──────── INFORMATION PROVIDED

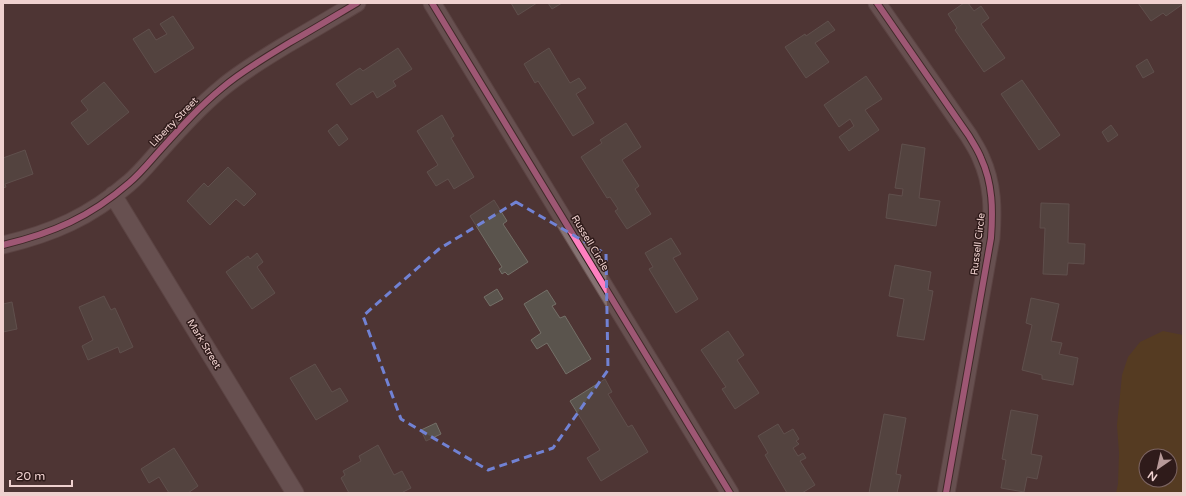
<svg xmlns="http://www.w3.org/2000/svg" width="1186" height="496" font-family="'Varela Round',sans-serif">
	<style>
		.green { fill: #5d430c; fill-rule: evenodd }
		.building { fill: #5a544d; stroke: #747068 }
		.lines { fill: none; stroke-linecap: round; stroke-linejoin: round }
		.minor-casing { stroke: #6b5553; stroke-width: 19 }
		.minor { stroke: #857272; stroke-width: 17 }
		.cycleway-casing { stroke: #2f1b1a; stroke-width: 8 }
		.cycleway { stroke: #ff80c0; stroke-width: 6 }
		.marked { fill: none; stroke: #7182d4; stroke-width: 3; stroke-dasharray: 8 5; stroke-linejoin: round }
		.labels { text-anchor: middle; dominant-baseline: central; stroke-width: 3; stroke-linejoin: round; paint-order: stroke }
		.street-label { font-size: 10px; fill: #efd1cf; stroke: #2f1b1a }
	</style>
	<rect width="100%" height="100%" fill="#4e3534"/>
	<!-- green -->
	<path class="green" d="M1163,331L1183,335V493H1116L1118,484L1119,453L1117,425L1122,375L1128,357L1140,342ZM1146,456H1170V480H1146Z"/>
	<!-- building -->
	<path class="building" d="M511,3H537L518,15Z
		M548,3H562L552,9Z
		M964,3H968L974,11L981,6L989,18L981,24L1005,58L984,72L955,30L957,28L948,14Z
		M1138,3H1183V4L1166,16L1163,13L1151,21Z
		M173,16L194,48L155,73L133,39L149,29L156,40L167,34L160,24Z
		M828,21L835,30L815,43L829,62L806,78L785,47L805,34L806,36Z
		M398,48L412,69L393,81L396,86L377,98L373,91L351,105L336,84L360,68L363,71Z
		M549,48L570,83L579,78L586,88L576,94L594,123L573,136L538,81L535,83L524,64Z
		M1147,59L1154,72L1143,78L1136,66Z
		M866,76L882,99L865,110L879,130L849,151L839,137L854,126L850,119L839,127L824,105Z
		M1022,80L1060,135L1039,150L1001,94Z
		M104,82L129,112L88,145L71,123L88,110L81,101Z
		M442,115L454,136L451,138L474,177L454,189L448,179L436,186L427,172L438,165L417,131Z
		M626,123L641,147L622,160L639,186L635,189L651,214L627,229L615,211L618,209L610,197L607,198L581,157L602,143L600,140Z
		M337,124L348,139L339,146L328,131Z
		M1111,125L1118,135L1108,142L1102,132Z
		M902,144L925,148L919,198L940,201L936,226L886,218L889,194L902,196L903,189L895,188Z
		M25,150L33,174L5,184L6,187L3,188V158Z
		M228,167L256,194L244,206L236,199L210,225L187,201L204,183L208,187Z
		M494,200L507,221L503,224L528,262L508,275L505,272L502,274L499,269L502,267L470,216Z
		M1041,203L1069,204L1068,243L1085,244L1084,264L1068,263L1067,275L1043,274L1045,228H1040Z
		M671,238L681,254L673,258L698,299L676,313L649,269L653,267L645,253Z
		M257,253L263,262L257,267L275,293L252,309L226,272L248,256L250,259Z
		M895,265L931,272L928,290L933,291L924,340L897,336L904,299L889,296Z
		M497,289L503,299L490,306L484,297Z
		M547,290L556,304L552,306L560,318L565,316L591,359L566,374L547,343L537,349L531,340L541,333L524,304Z
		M104,296L111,310L115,308L133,347L120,353L118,347L88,360L82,346L93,340L79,307Z
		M1031,298L1059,304L1051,341L1062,343L1059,354L1078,358L1073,385L1042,379V375L1022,370L1032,325L1026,323Z
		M12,302L17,329L3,332V304Z
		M728,331L744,355L737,360L759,393L735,409L722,389L726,387L701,350Z
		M315,364L332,392L340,388L348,401L316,420L290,378Z
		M605,379L612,392L608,394L628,427L632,425L648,452L601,481L587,458L600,450L570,401Z
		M1011,410L1038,415L1031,454L1042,456L1037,479L1027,477L1024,492L1001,488L1006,460L1002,459Z
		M884,414L906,418L896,474L901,475L897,493H869Z
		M436,423L441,434L426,441L421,430Z
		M778,424L784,434L793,429L799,439L796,441L799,444L793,448L798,456L803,453L806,458L800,461L815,485L802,493H787L765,455L768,453L758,436Z
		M378,445L394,475L402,471L411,488L403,492L404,493H349L341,478L345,475L343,471L361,461L359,456Z
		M174,448L198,486L188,493H169L159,477L149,483L141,469Z"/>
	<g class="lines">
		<!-- minor casing -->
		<g class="minor-casing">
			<path id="minor" d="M432,3L730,493
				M877,3L969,136C973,143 978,150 981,158C993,184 993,210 991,238L946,493
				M113,195L295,493
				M3,245C53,233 90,217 129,183C141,173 151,160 162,148C181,127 200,106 222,88C242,71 266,57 289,43C312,30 335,16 357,3"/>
		</g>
		<!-- minor -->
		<use href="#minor" class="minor"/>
		<!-- cycleway casing -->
		<g class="cycleway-casing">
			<path id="cycleway" d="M432,3L730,493
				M877,3L969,136C973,143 978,150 981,158C993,184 993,210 991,238L946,493
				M3,245C53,233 90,217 129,183C141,173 151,160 162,148C181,127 200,106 222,88C242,71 266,57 289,43C312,30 335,16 357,3"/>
		</g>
		<!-- cycleway -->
		<use href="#cycleway" class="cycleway"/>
	</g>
	<!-- marked area -->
	<path d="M0 0H1186V496H0ZM516,202L606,254L608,370L553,448L488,470L401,419L363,316L439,249Z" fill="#4e3534" fill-opacity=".55" fill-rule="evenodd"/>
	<path class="marked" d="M516,202L606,254L608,370L553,448L488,470L401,419L363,316L439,249Z"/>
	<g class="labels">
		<!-- street labels -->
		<g class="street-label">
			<text transform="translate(174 122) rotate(-46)">Liberty Street</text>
			<text transform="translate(590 243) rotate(59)">Russell Circle</text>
			<text transform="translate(978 244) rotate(-83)">Russell Circle</text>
			<text transform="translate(204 344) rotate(59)">Mark Street</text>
		</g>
	</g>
	<!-- border -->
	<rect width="1186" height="496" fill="none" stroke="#efd1cf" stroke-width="8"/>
	<!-- north arrow -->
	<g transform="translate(1158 468) rotate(214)"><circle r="19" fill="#2f1b1a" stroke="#7c6462"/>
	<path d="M0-3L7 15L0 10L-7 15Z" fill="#b79a99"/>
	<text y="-6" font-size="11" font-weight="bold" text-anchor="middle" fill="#efd1cf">N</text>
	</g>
	<!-- scale -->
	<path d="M10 480v6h62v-6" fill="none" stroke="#efd1cf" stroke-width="2"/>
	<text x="16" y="480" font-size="12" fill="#efd1cf" stroke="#2f1b1a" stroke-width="3" paint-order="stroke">20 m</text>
</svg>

────────────────

AIM OF THE TASK
Could you copy every line from the records that mentions the word "lines"?

OUTPUT FOR THIS TASK
		.lines { fill: none; stroke-linecap: round; stroke-linejoin: round }
	<g class="lines">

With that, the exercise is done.